▶ [Saved entries]:
***

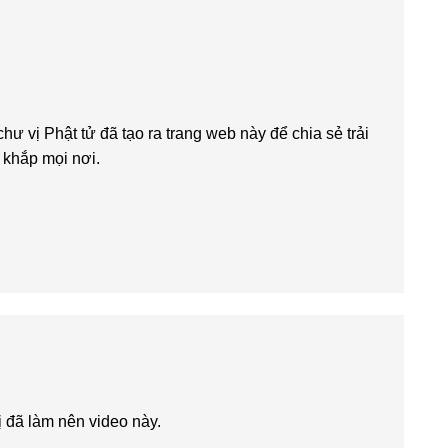
chư vị Phật tử đã tạo ra trang web này để chia sẻ trải
n khắp mọi nơi.
ị đã làm nên video này.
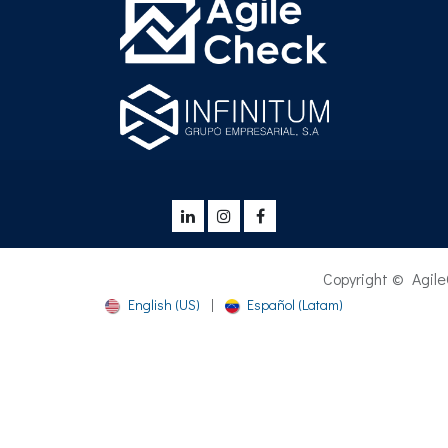
Copyright © AgileCheck® - 2
English (US)
|
Español (Latam)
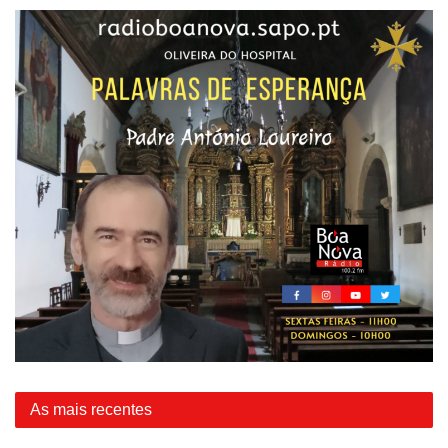
As mais recentes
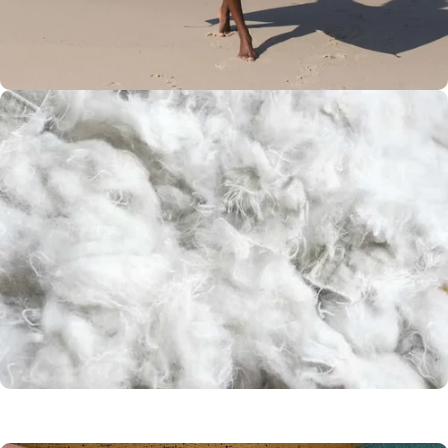
Usages
Multiples
Dimensions
généreuses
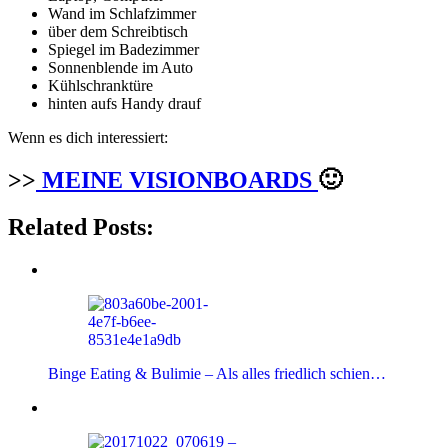
Wand im Schlafzimmer
über dem Schreibtisch
Spiegel im Badezimmer
Sonnenblende im Auto
Kühlschranktüre
hinten aufs Handy drauf
Wenn es dich interessiert:
>>
MEINE VISIONBOARDS
🙂
Related Posts:
Binge Eating & Bulimie – Als alles friedlich schien…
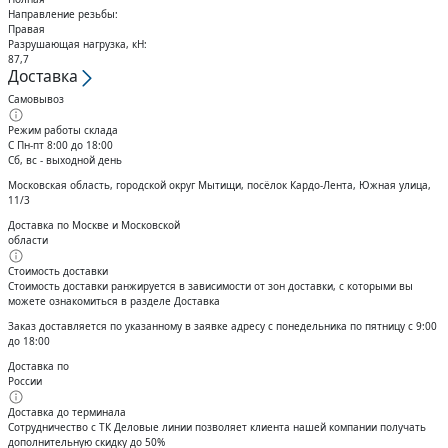
Направление резьбы:
Правая
Разрушающая нагрузка, кН:
87,7
Доставка
Самовывоз
Режим работы склада
С Пн-пт 8:00 до 18:00
Сб, вс - выходной день
Московская область, городской округ Мытищи, посёлок Кардо-Лента, Южная улица,
11/3
Доставка по Москве и Московской
области
Стоимость доставки
Стоимость доставки ранжируется в зависимости от зон доставки, с которыми вы
можете ознакомиться в разделе Доставка
Заказ доставляется по указанному в заявке адресу с понедельника по пятницу с 9:00
до 18:00
Доставка по
России
Доставка до терминала
Сотрудничество с ТК Деловые линии позволяет клиента нашей компании получать
дополнительную скидку до 50%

***

▶ [Work request]: Copy out every line from the start of the records through the line that contains "Binge Eating &", inclusive, omitting the pictures.

▶ [Solution to the problem]:
chư vị Phật tử đã tạo ra trang web này để chia sẻ trải
n khắp mọi nơi.
ị đã làm nên video này.
Copyright © AgileCheck® - 2
English (US)
|
Español (Latam)
As mais recentes
Usages
Multiples
Dimensions
généreuses
Wand im Schlafzimmer
über dem Schreibtisch
Spiegel im Badezimmer
Sonnenblende im Auto
Kühlschranktüre
hinten aufs Handy drauf
Wenn es dich interessiert:
>>
MEINE VISIONBOARDS
🙂
Related Posts:
Binge Eating & Bulimie – Als alles friedlich schien…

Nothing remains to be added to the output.